LLM Cluster Simulator is an innovative browser-based analysis tool that allows developers to estimate MFU, memory, throughput, and cost for distributed LLM training and inference without any GPU access. It supports over 70 models and 25 GPU configurations, helping users make informed parallel strategy decisions before actual deployment. Its core value lies in solving complex planning challenges via first-principle physical models.

2

Section 02

Background: Pain Points in Distributed LLM Planning

Planning distributed LLM training/inference faces two main issues: 1) High cost and hardware access barriers for real cluster experiments; 2) Rough estimates failing when complex parallelism (like pipeline/expert parallelism) or mixed-precision communication is involved. The simulator offers a third option: first-principle calculations (FLOPs, byte transfer, pipeline bubbles) in the browser, no hardware needed.

3

Section 03

Technical Validation: Alignment with Real-World Training Runs

The simulator's model is calibrated against published real training runs, showing high consistency:

Model GPU Configuration Strategy Simulated MFU Actual MFU Source
LLaMA 3.1 405B 16384× H100 3D (TP8 PP16) 41.1% ~40% Meta
LLaMA 3.1 405B 131K 16384× H100 3D + CP16 37.2% 38% Meta
DeepSeek V3 671B FP8 2048× H800 3D + EP32 44.7% 43.7% DeepSeek
Nemotron-4 340B 6144× H100 3D (TP8 PP12) 41.2% 41-42% NVIDIA
OLMo 3 32B 1024× H100 FSDP (DP=1024) 43.4% ~41% OLMo 3

Long-sequence MFU uses model FLOPs MFU (including quadratic attention FLOPs), consistent with real training.

4

Section 04

Supported Models & Hardware Configurations

Models: Over 70 models covering architectures (Dense, MoE, MLA, GQA) and families (LLaMA, DeepSeek, Qwen, Mistral, Gemma, Phi, Grok, GLM, OLMo, Kimi etc.).

GPUs: 25 types from consumer to data center: NVIDIA (A100, H100, H800, B200, RTX4090), AMD (MI300X), and Chinese versions (A800, H800).

5

Section 05

Simulation Capabilities for Training & Inference

Training Scenarios: Addresses questions like 'How many H100s for 70B model training in 30 days?' Features include LoRA/QLoRA, FP8/FP4 mixed precision, selective activation checkpointing, cost prediction (cloud pricing), and auto optimizer for optimal parallel layout.

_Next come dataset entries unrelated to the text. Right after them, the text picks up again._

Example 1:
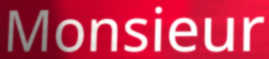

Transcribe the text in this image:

Monsieur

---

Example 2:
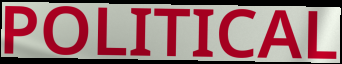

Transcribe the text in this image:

POLITICAL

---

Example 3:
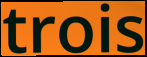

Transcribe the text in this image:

trois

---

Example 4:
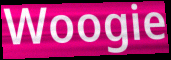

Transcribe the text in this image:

Woogie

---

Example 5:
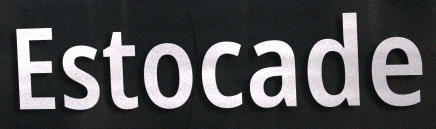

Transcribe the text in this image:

Estocade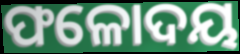
ଫଳୋଦୟ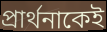
প্রার্থনাকেই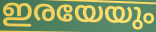
ഇരയേയും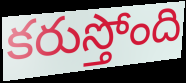
కరుస్తోందిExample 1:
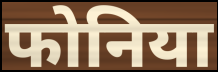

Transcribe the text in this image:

फोनिया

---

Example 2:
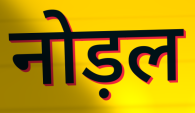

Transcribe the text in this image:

नोड़ल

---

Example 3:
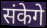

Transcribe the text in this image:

संकेगे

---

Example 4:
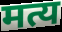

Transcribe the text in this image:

मत्य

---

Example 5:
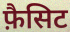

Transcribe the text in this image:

फ़ैसिट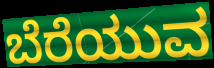
ಬೆರೆಯುವ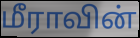
மீராவின்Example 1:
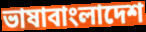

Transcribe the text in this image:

ভাষাবাংলাদেশ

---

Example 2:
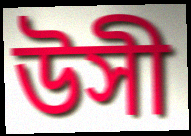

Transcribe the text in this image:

উসী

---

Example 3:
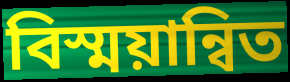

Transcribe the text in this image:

বিস্ময়ান্বিত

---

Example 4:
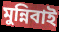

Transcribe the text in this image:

মুন্নিবাই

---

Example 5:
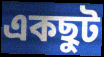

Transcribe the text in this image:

একছুট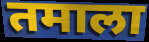
तमाला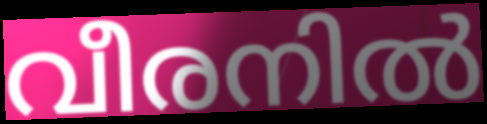
വീരനിൽ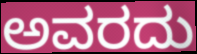
ಅವರದು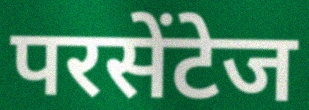
परसेंटेज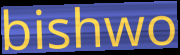
bishwoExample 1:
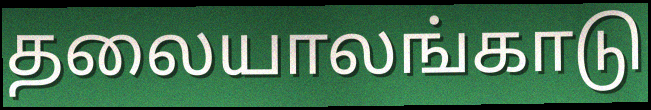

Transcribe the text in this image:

தலையாலங்காடு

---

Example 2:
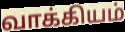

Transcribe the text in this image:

வாக்கியம்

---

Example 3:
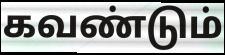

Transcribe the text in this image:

கவண்டும்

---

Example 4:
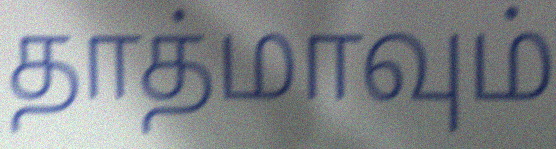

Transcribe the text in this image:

தாத்மாவும்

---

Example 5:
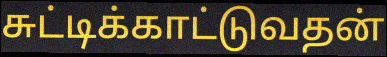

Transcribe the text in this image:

சுட்டிக்காட்டுவதன்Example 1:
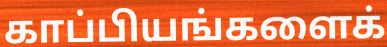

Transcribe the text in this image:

காப்பியங்களைக்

Inference Scenarios: Answers questions like 'TTFT/TPOT of LLaMA70B on 8×H100 with speculative decoding?' Features include TTFT/TPOT estimation, speculative decoding, continuous batch processing, quantization (GGUF, GPTQ, AWQ, INT4/INT8), paged attention (vLLM-style), prefix caching, and separated prefill/decoding.

6

Section 06

Full Parallel Strategy Stack Support

Data Parallel: DDP, ZeRO, FSDP.

Model Parallel: TP (tensor parallel, intra-layer sharding), PP (pipeline parallel, inter-layer sharding with 1F1B, interleaved, DualPipeV scheduling), CP (context parallel, long sequence sharding), SP (sequence parallel), EP (expert parallel for MoE).

7

Section 07

Learning Resources & Client-Side Tech Stack

Learning Resources: Learn Mode (60 structured tasks across 6 paths: training/inference, beginner to advanced) with scenarios, success criteria, and prompts; Space RPG (narrative campaign to learn parallel strategies via story).

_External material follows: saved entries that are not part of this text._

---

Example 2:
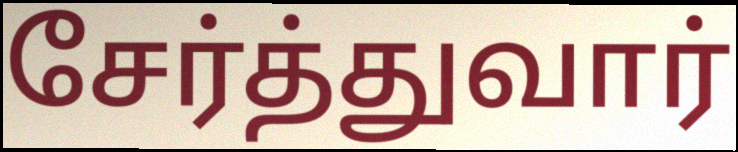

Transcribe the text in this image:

சேர்த்துவார்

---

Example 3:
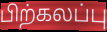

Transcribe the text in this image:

பிற்கலப்பு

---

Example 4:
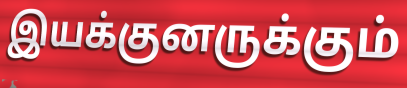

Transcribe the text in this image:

இயக்குனருக்கும்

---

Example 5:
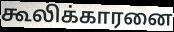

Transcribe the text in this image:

கூலிக்காரனைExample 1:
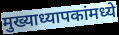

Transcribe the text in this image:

मुख्याध्यापकांमध्ये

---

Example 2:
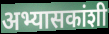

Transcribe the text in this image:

अभ्यासकांशी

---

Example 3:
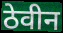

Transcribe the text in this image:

ठेवीन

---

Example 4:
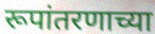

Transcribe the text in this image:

रूपांतरणाच्या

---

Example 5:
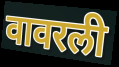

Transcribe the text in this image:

वावरली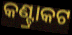
କଣ୍ଟ୍ରାକଟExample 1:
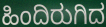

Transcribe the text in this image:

ಹಿಂದಿರುಗಿದ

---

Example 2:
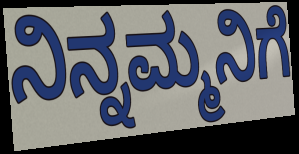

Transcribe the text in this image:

ನಿನ್ನಮ್ಮನಿಗೆ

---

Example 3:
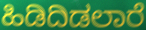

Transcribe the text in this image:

ಹಿಡಿದಿಡಲಾರೆ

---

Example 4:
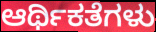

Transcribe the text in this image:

ಆರ್ಥಿಕತೆಗಳು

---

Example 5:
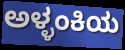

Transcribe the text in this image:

ಅಳ್ಳಂಕಿಯ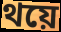
থয়ে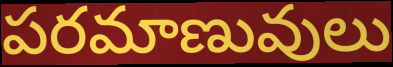
పరమాణువులు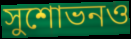
সুশোভনও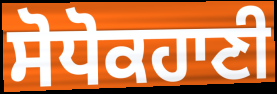
ਸੋਧੋਕਹਾਣੀ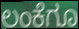
ಲಂಕೆಗೂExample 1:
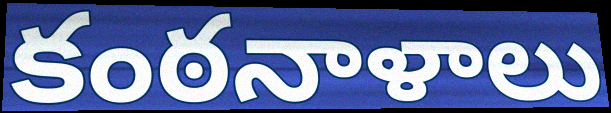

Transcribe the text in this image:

కంఠనాళాలు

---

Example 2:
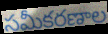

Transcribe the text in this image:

సమీకరణాల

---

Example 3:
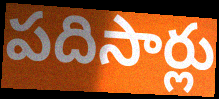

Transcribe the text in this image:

పదిసార్లు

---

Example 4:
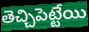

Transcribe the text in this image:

తెచ్చిపెట్టేయి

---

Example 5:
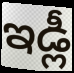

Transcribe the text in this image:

ఇడ్లీ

Tech Stack: Client-side only (no backend) using React19, TypeScript, Vite7, Tailwind CSS4, Zustand, Vitest. All calculations run in browser, data stays on user device (data-sensitive friendly).

8

Section 08

Limitations, Future Directions & Summary

Limitations: No non-training overheads (checkpoints, data loading, fault recovery); no TPU/Trainium/Inferentia support; no non-IB clusters.

Future Plans: Integrate FA3 (fusion/custom kernels), NVMe/CPU offload, runtime optimizations, service frameworks (vLLM/TensorRT), and post-training (RLHF, RLVR, PPO, GRPO).

Summary: The simulator is an innovative tool for distributed LLM planning, offering precise pre-deployment estimates with credible results (calibrated against industry leaders). It's valuable for teams planning large AI projects and learners understanding distributed training.